The record of Senator Alexander's votes means we have a higher federal deficit because Lamar doesn't believe that rich people should pay their fair share. It also means less opportunity for working class people to get ahead which only drives them further into poverty. As a candidate for federal office, I believe that we need to roll back the Bush tax cuts. Corporations and the wealthy need to pay their fair share. They are members of this country, the same as everyone else. It is time to restore progressive taxation as a national policy.
Now let's look at Alexander's record with regard to working people. I've already talked about how a flat tax will end up costing working people more money in the long run. Less federal revenue means more toll roads, privatization of public services and higher local, municipal and state taxes to pick up the extra needed revenue. These aspects alone will reduce the standard of living for the middle class, but if we continue to support the policies of Alexander, we will find that standard of living even further eroded.

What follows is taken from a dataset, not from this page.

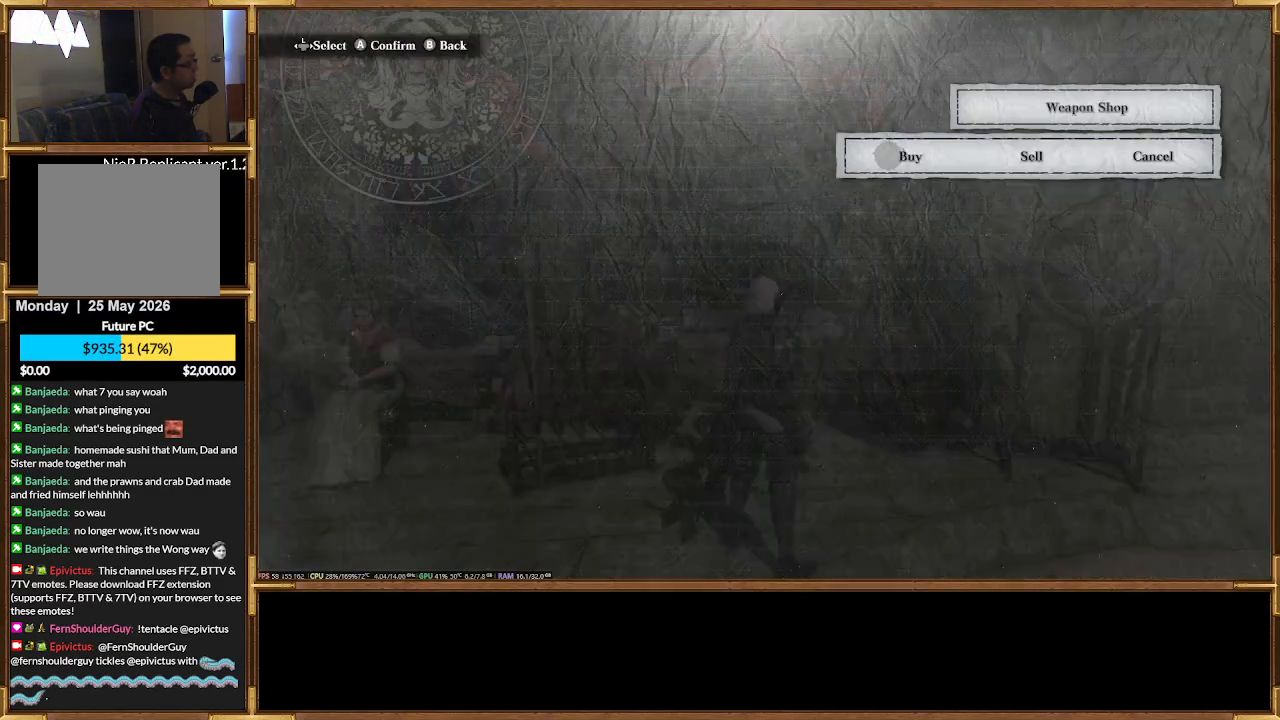
{"dt_ms": 1000, "buttons": []}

Alexander has supported fundamental dismantling of one of the most important social safety nets our country has created, the Social Security System. Now why Alexander would be against a federal program that provides support and resources to our senior citizens is beyond me, but if it is any indication of where he stands, Lamar was given a big fat zero by the Alliance for Retired Americans for his anti-senior voting record. Social Security works, and in spite of the Republican scare tactics, the program isn't going broke. If we were to privatize social security, then there is a guarantee that the poorest Americans will have nothing when they retire and the whole purpose of the program will have been rendered meaningless. As a candidate for federal office I fully support the Social Security program and commend it as one of the most successful government programs of the twentieth century for ensuring quality of life into old age.

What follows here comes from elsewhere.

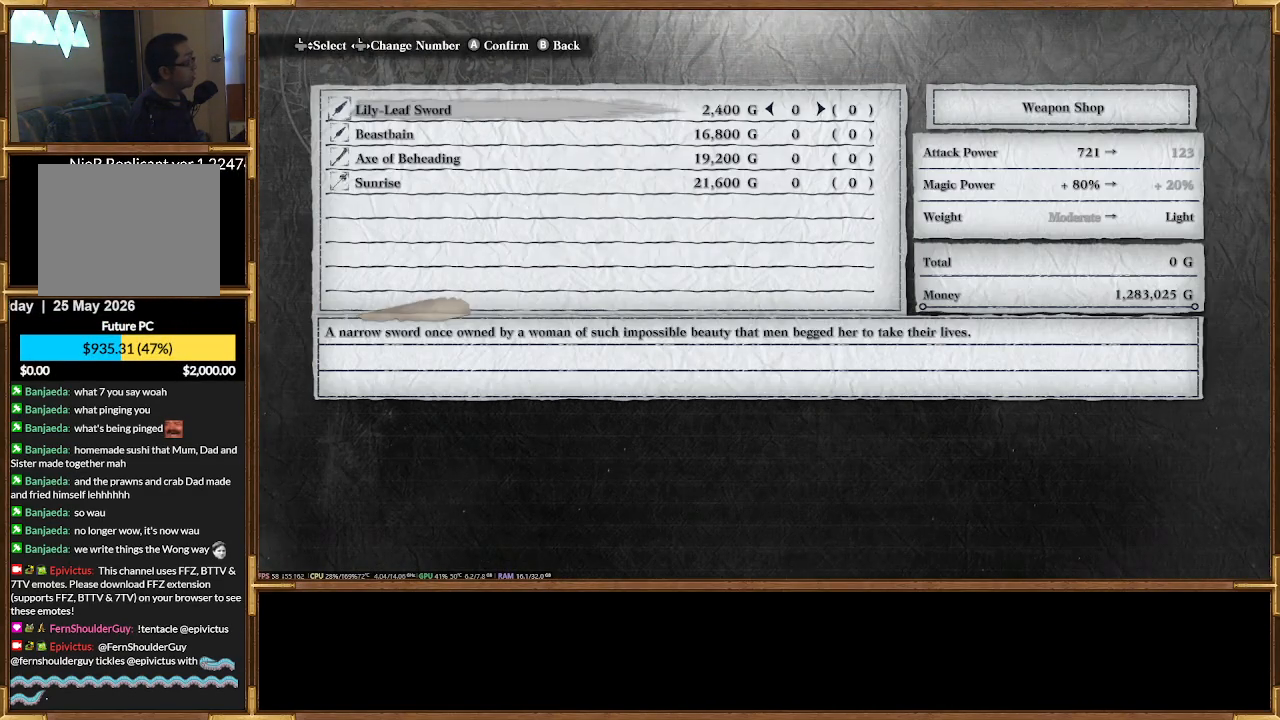
{"dt_ms": 500, "buttons": [], "events": []}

There are so many other ways that we could look at Alexander's record which show that he votes against the interests of working people and for the interests of the wealthy and corporations. Since Tennessee is mostly made up of working people, I wonder who Alexander's decisions are going to work for. It is time for progressive leadership in Tennessee. Time to restore the minimum wage to a living wage with annual increases to adjust for cost of living. It is time to support universal single payer health care to ensure that all Americans have access to quality, affordable health care and it is time to use the federal government as an agency for lifting up working people rather than letting the market drag them down.
We can make it out of this recession and make this country into a nation that works for everyone, but we have to follow sound federal policies in order to make this a reality. It is time to restore progressive taxation as a national policy and ask the wealthy and corporations to pay their fair share. It is time to strike down anti-union legislation that increases profits for investors by reducing labor costs, shipping jobs overseas and turning our manufacturing base into a Walmart service economy. It is time to make sure that education is funded as a priority and defense is secondary in terms of budget allocation to the health and well-being of children and families. As a candidate for the US Senate in Tennessee I believe that these are the policies that will insure a modest national prosperity for all.